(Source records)
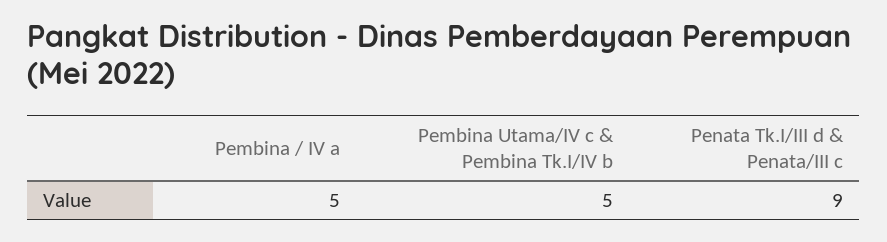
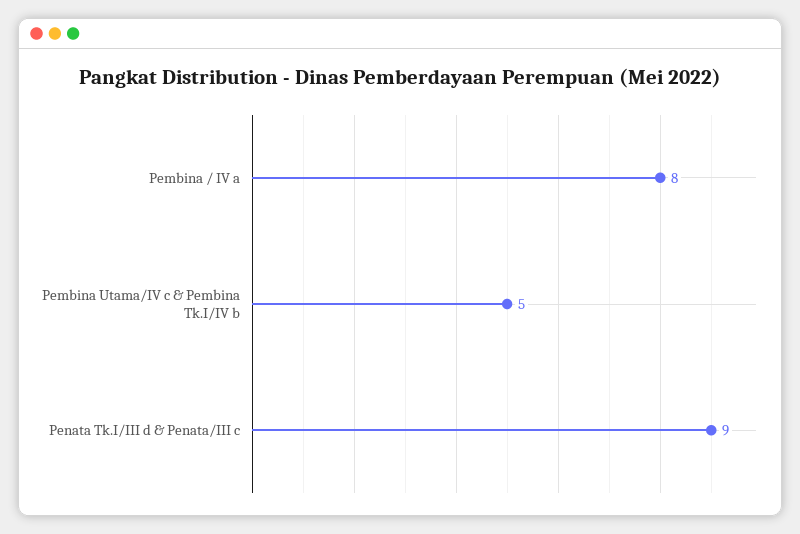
  {
-   "Pembina / IV a": 5,
+   "Pembina / IV a": 8,
    "Pembina Utama/IV c & Pembina Tk.I/IV b": 5,
    "Penata Tk.I/III d & Penata/III c": 9
  }

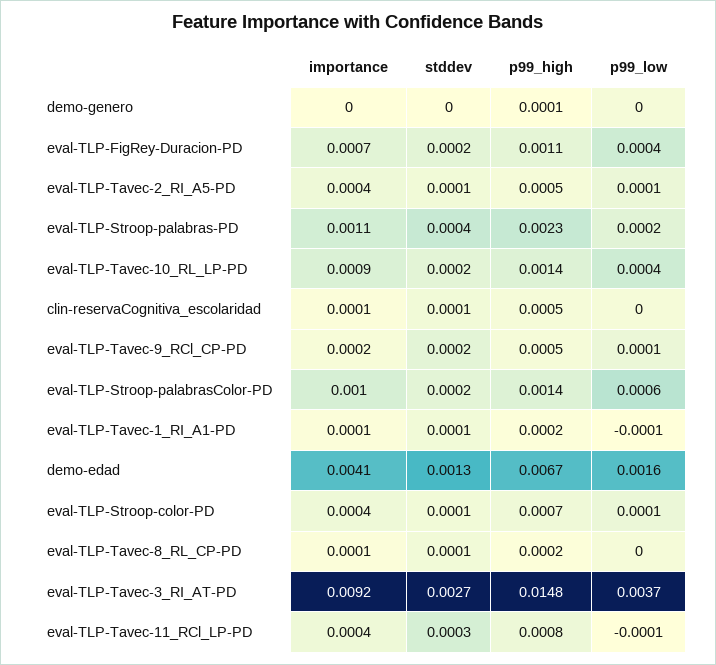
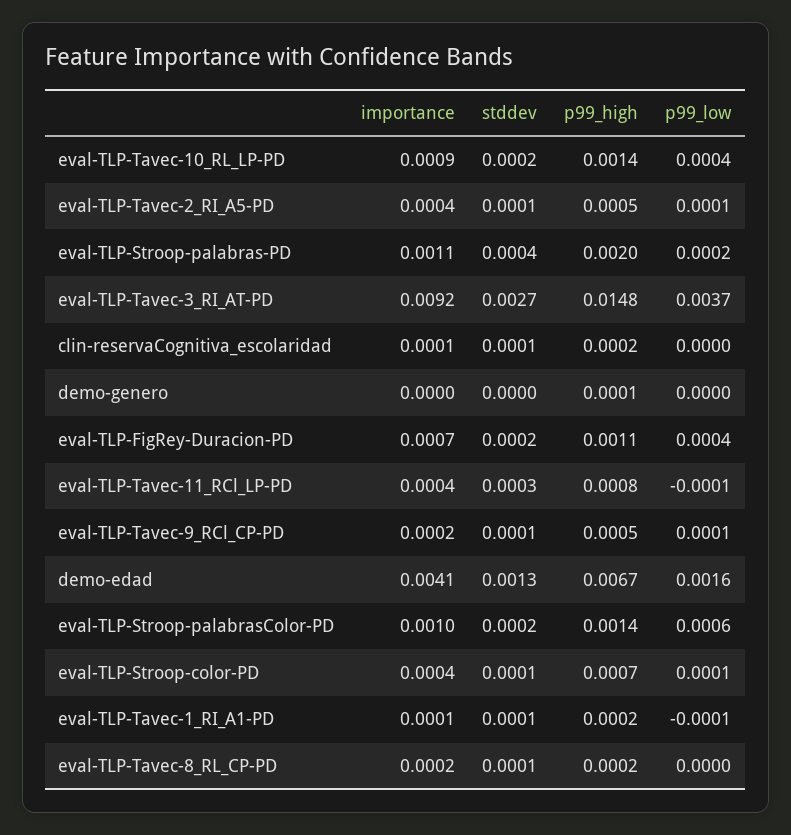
  {
    "importance": {
      "demo-genero": 0,
      "eval-TLP-FigRey-Duracion-PD": 0.0007,
      "eval-TLP-Tavec-2_RI_A5-PD": 0.0004,
      "eval-TLP-Stroop-palabras-PD": 0.0011,
      "eval-TLP-Tavec-10_RL_LP-PD": 0.0009,
      "clin-reservaCognitiva_escolaridad": 0.0001,
      "eval-TLP-Tavec-9_RCl_CP-PD": 0.0002,
      "eval-TLP-Stroop-palabrasColor-PD": 0.001,
      "eval-TLP-Tavec-1_RI_A1-PD": 0.0001,
      "demo-edad": 0.0041,
      "eval-TLP-Stroop-color-PD": 0.0004,
-     "eval-TLP-Tavec-8_RL_CP-PD": 0.0001,
+     "eval-TLP-Tavec-8_RL_CP-PD": 0.0002,
      "eval-TLP-Tavec-3_RI_AT-PD": 0.0092,
      "eval-TLP-Tavec-11_RCl_LP-PD": 0.0004
    },
    "stddev": {
      "demo-genero": 0,
      "eval-TLP-FigRey-Duracion-PD": 0.0002,
      "eval-TLP-Tavec-2_RI_A5-PD": 0.0001,
      "eval-TLP-Stroop-palabras-PD": 0.0004,
      "eval-TLP-Tavec-10_RL_LP-PD": 0.0002,
      "clin-reservaCognitiva_escolaridad": 0.0001,
-     "eval-TLP-Tavec-9_RCl_CP-PD": 0.0002,
+     "eval-TLP-Tavec-9_RCl_CP-PD": 0.0001,
      "eval-TLP-Stroop-palabrasColor-PD": 0.0002,
      "eval-TLP-Tavec-1_RI_A1-PD": 0.0001,
      "demo-edad": 0.0013,
      "eval-TLP-Stroop-color-PD": 0.0001,
      "eval-TLP-Tavec-8_RL_CP-PD": 0.0001,
      "eval-TLP-Tavec-3_RI_AT-PD": 0.0027,
      "eval-TLP-Tavec-11_RCl_LP-PD": 0.0003
    },
    "p99_high": {
      "demo-genero": 0.0001,
      "eval-TLP-FigRey-Duracion-PD": 0.0011,
      "eval-TLP-Tavec-2_RI_A5-PD": 0.0005,
-     "eval-TLP-Stroop-palabras-PD": 0.0023,
+     "eval-TLP-Stroop-palabras-PD": 0.002,
      "eval-TLP-Tavec-10_RL_LP-PD": 0.0014,
-     "clin-reservaCognitiva_escolaridad": 0.0005,
+     "clin-reservaCognitiva_escolaridad": 0.0002,
      "eval-TLP-Tavec-9_RCl_CP-PD": 0.0005,
      "eval-TLP-Stroop-palabrasColor-PD": 0.0014,
      "eval-TLP-Tavec-1_RI_A1-PD": 0.0002,
      "demo-edad": 0.0067,
      "eval-TLP-Stroop-color-PD": 0.0007,
      "eval-TLP-Tavec-8_RL_CP-PD": 0.0002,
      "eval-TLP-Tavec-3_RI_AT-PD": 0.0148,
      "eval-TLP-Tavec-11_RCl_LP-PD": 0.0008
    },
    "p99_low": {
      "demo-genero": 0,
      "eval-TLP-FigRey-Duracion-PD": 0.0004,
      "eval-TLP-Tavec-2_RI_A5-PD": 0.0001,
      "eval-TLP-Stroop-palabras-PD": 0.0002,
      "eval-TLP-Tavec-10_RL_LP-PD": 0.0004,
      "clin-reservaCognitiva_escolaridad": 0,
      "eval-TLP-Tavec-9_RCl_CP-PD": 0.0001,
      "eval-TLP-Stroop-palabrasColor-PD": 0.0006,
      "eval-TLP-Tavec-1_RI_A1-PD": -0.0001,
      "demo-edad": 0.0016,
      "eval-TLP-Stroop-color-PD": 0.0001,
      "eval-TLP-Tavec-8_RL_CP-PD": 0,
      "eval-TLP-Tavec-3_RI_AT-PD": 0.0037,
      "eval-TLP-Tavec-11_RCl_LP-PD": -0.0001
    }
  }

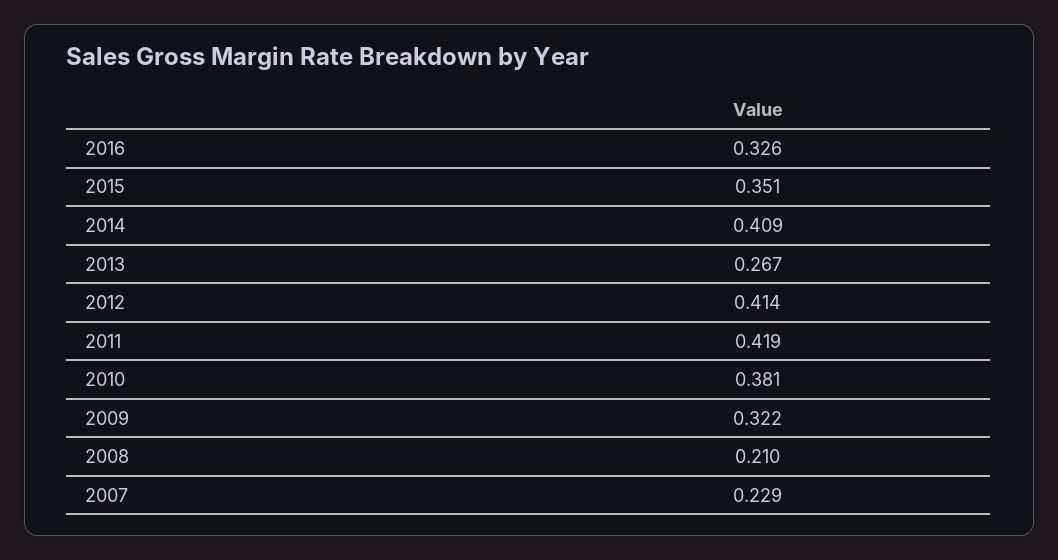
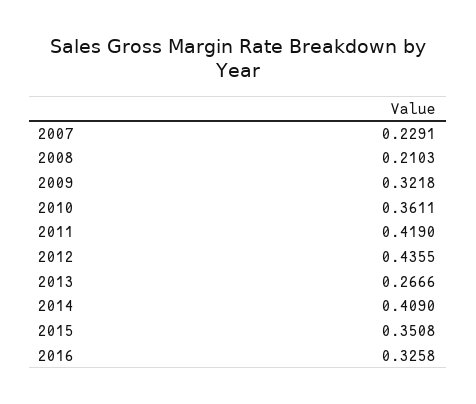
  {
    "2016": 0.3258,
    "2015": 0.3508,
    "2014": 0.409,
    "2013": 0.2666,
-   "2012": 0.414,
+   "2012": 0.4355,
    "2011": 0.419,
-   "2010": 0.381,
+   "2010": 0.3611,
    "2009": 0.3218,
    "2008": 0.2103,
    "2007": 0.2291
  }

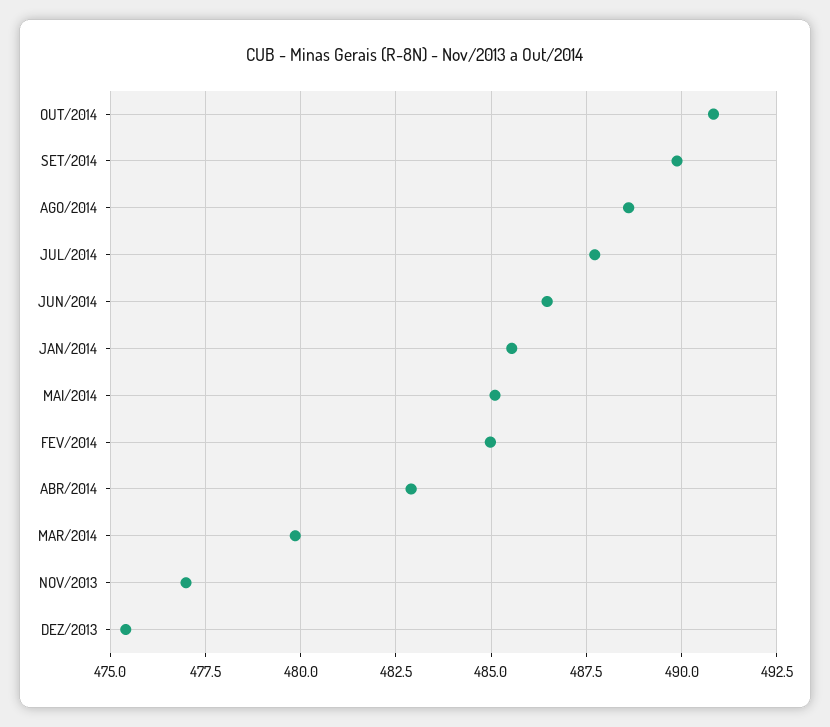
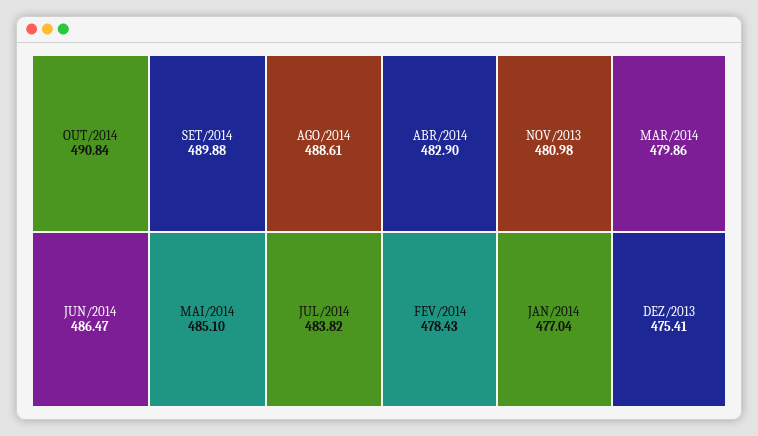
  {
    "OUT/2014": 490.84,
    "SET/2014": 489.88,
    "AGO/2014": 488.61,
-   "JUL/2014": 487.75,
+   "JUL/2014": 483.82,
    "JUN/2014": 486.47,
-   "JAN/2014": 485.5,
+   "JAN/2014": 477.04,
    "MAI/2014": 485.1,
-   "FEV/2014": 485,
+   "FEV/2014": 478.43,
    "ABR/2014": 482.9,
    "MAR/2014": 479.86,
-   "NOV/2013": 477,
+   "NOV/2013": 480.98,
    "DEZ/2013": 475.41
  }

**Task to carry out:** Reading through the records above, report each line in which the string "FigRey" is found.

**Solved exercise:**
      "eval-TLP-FigRey-Duracion-PD": 0.0007,
      "eval-TLP-FigRey-Duracion-PD": 0.0002,
      "eval-TLP-FigRey-Duracion-PD": 0.0011,
      "eval-TLP-FigRey-Duracion-PD": 0.0004,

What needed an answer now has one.